Finally, a Tweet expressed it all
Published 12:00 pm Wednesday, April 13, 2016
By Sid Salter
For old-school newspaper opinion/editorial writers, Twitter has always seemed anathema to what we tried to spend our careers doing — challenging people to talk and think about the important public policy debates that confronted us as citizens.
In the absence of topics that lent themselves to that sort of political or social analysis, newspaper columns can also be a source of humor or reflection or grief or celebration. Once in a while, such writing can produce moments, glimpses of illumination.
Over the years, the column formats got shorter and briefer and more restricted by the collapse or available space or “news hole” in the newspapers. When I started writing newspaper columns more than 35 years ago, an average column would be around 850 words. Now, the space available in some newspaper will accommodate 575.
The other technological and social changes that impacted the old-school op/ed writers was the birth of the Internet and the evolution of social media in an ever-changing number of social media platforms. Now, everyone has a forum to express their opinions and those expressions are virtually instantaneous.
When I first came to Twitter, I found the notion of writing anything meaningful or impactful in 140 characters or less to be what I first thought would be a perpetual exercise in futility. After decades of writing longer-form analyses of public policy and the detailed play-by-play of Mississippi’s always entertaining political arenas, I remember telling a friend: “Say something in 140 characters? Heck, it takes me more words than that to clear my throat.”
But I have come to understand that as one who taught journalism at Ole Miss in the 1990s and at Mississippi State University in the last several years, the exercise of having students accustomed to the forced brevity of Twitter in writing newspaper stories and op/ed material is an invaluable tool.

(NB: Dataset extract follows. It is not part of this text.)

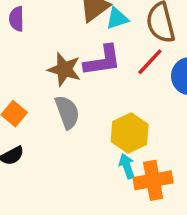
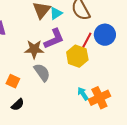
red line: (150, 62) -> (87, 41), moved
yellow hexagon: (130, 133) -> (77, 56), moved

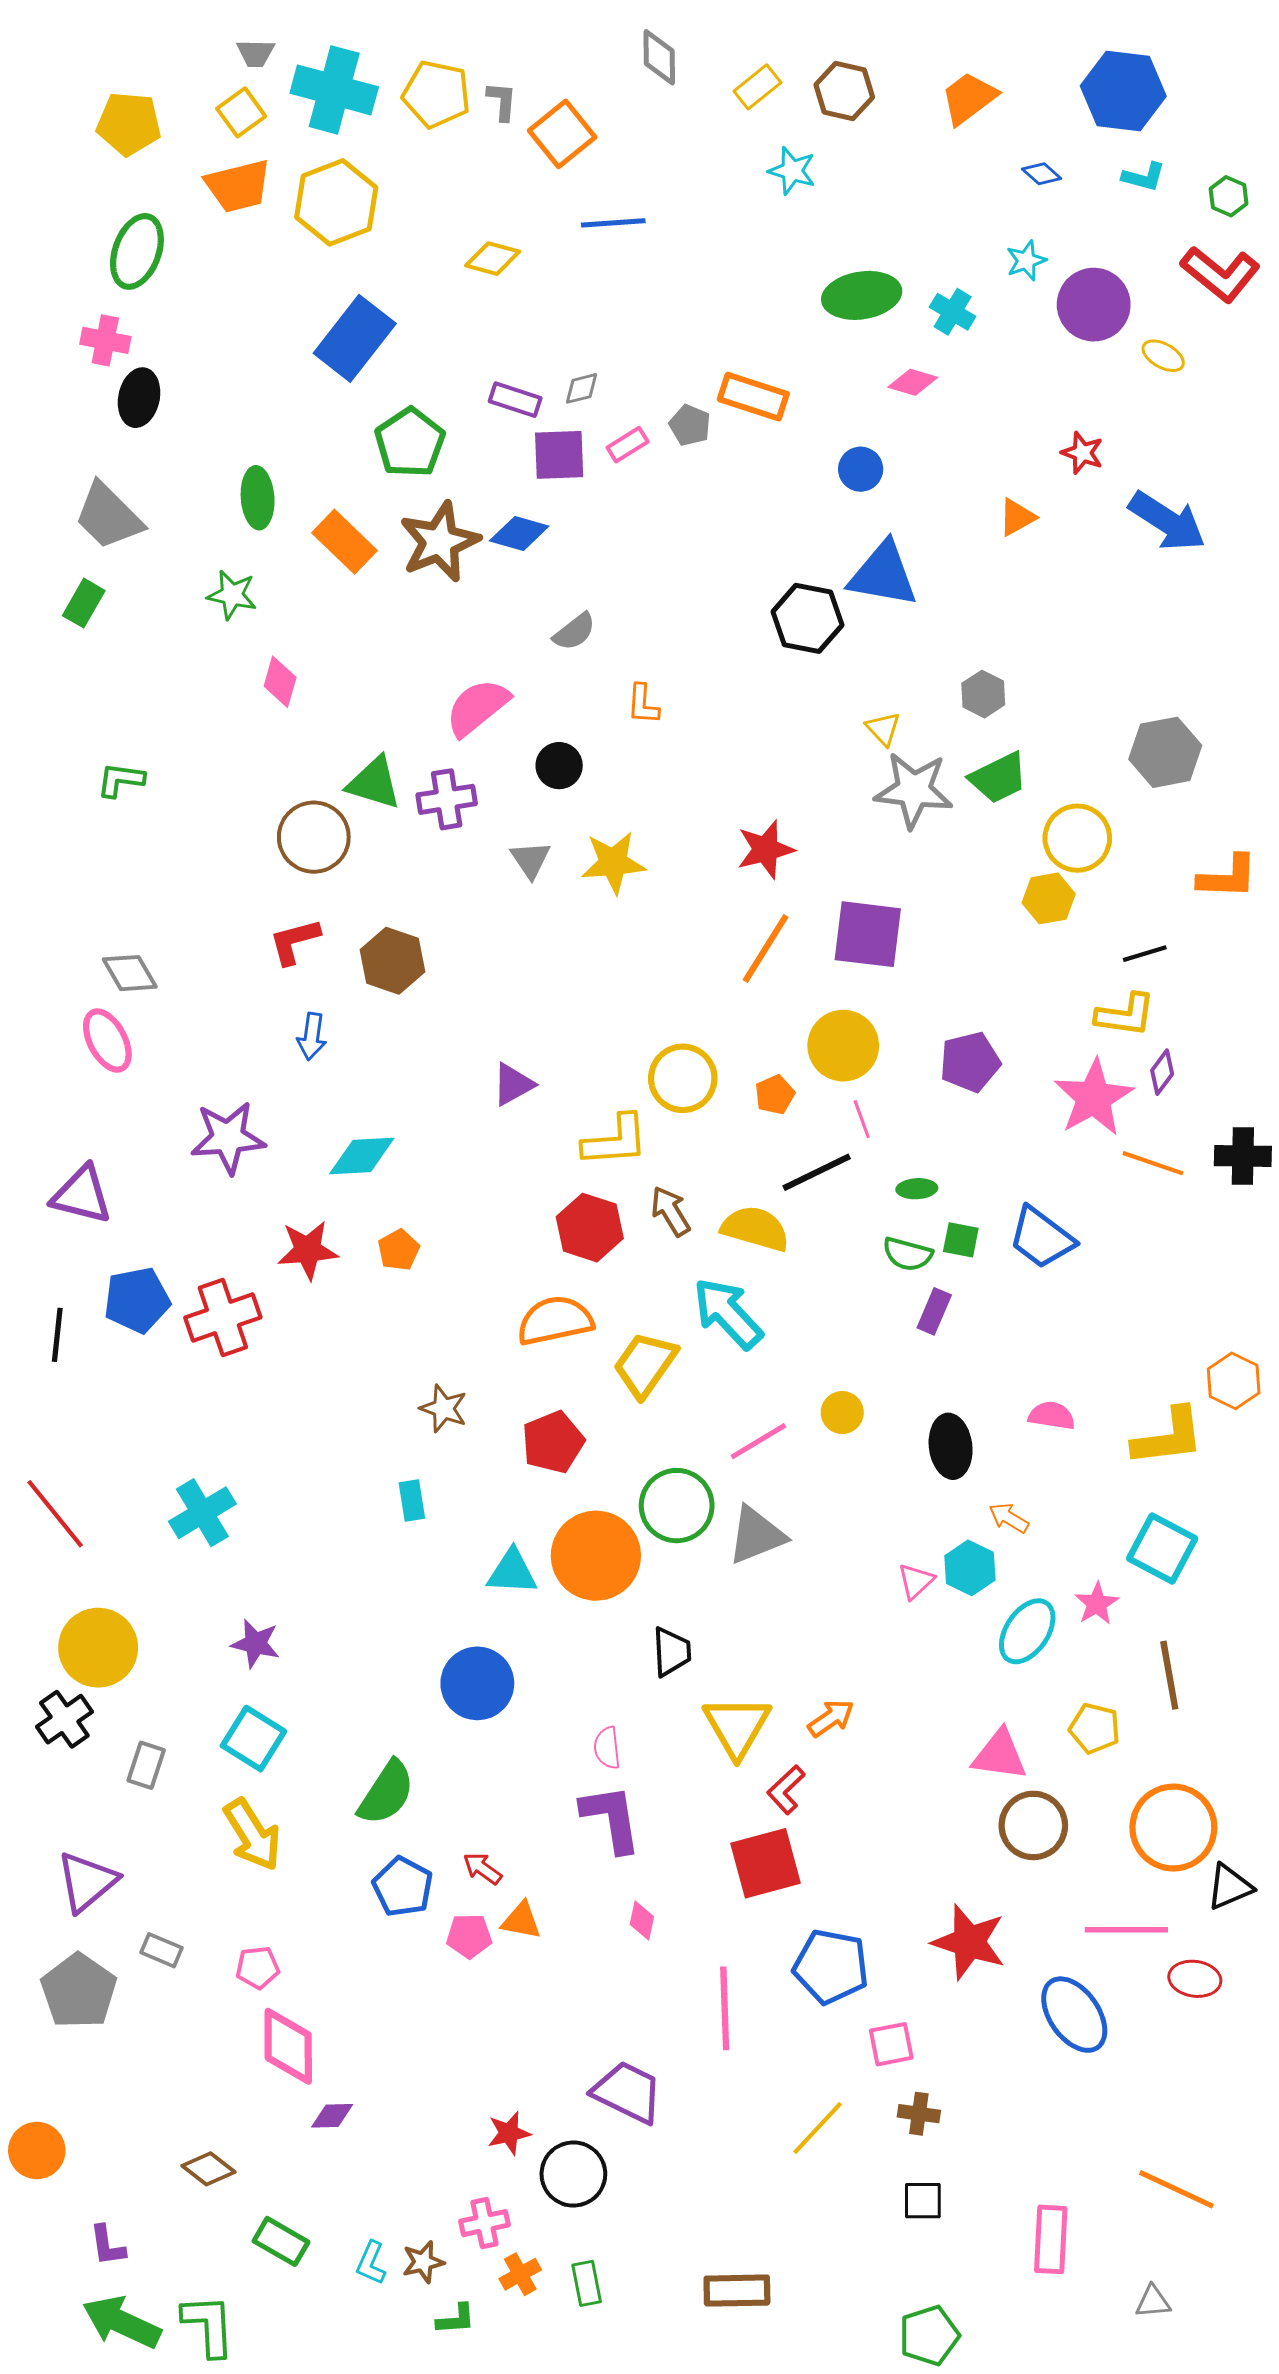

Tight writing is good writing. The ability of writers to express complex, nuanced ideas using an economy of words is a skill tailor-made for modern communications and in a society that too often literally worships time, it’s a real requirement for success.
But I’ve never been particularly good at “Tweets” — not like Twitter masters like Jackson lawyer Will Bardwell. Will, an Ole Miss guy to the core, skewers my alma mater every chance he gets and generally keeps a running Twitter commentary during political or sporting events — and even when I don’t agree with some of his sentiments, Will usually cracks me up. Witty, smart, edgy and literate, Will can turn 140 characters into a powerful tool or even a weapon.
But last week, I finally composed a Tweet in which I actually took some pride as a writer. The Tweet expressed my personal opinion on a matter of public policy debate in the state I love.
The Tweet expressed my opinion in a manner more sure and certain than I could have done back in the late 1970s when I had 850 words to expend rather than a mere 140 characters.
Regarding House Bill 1523, I Tweeted: “Personal opinion: HB 1523 is a solution in search of a problem. Bad public policy. Unnecessary. Wrong. Mean-spirited. Unfair. Discriminatory.”
The reaction? Mixed bag. Some were offended, others were encouraging, but I think it got my feelings off my chest.
Watching the Democratic and Republican presidential primaries and the absolute orgy of anger and irrational behavior conducted in the name of “liberty” and “freedom” it has became obvious to me that the days of disagreeing agreeably over politics in America are approaching what is perhaps a permanent sunset.
As the HB 1523 debate continues to rage, it remains important to keep our eyes on the fact that our nation was founded by people seeking freedom of religion and freedom from religion. The separation of church and state is supposed to be a door that swings both ways, not in one direction only.
Those concepts, those principles, are not partisan. Or at least, they should not be.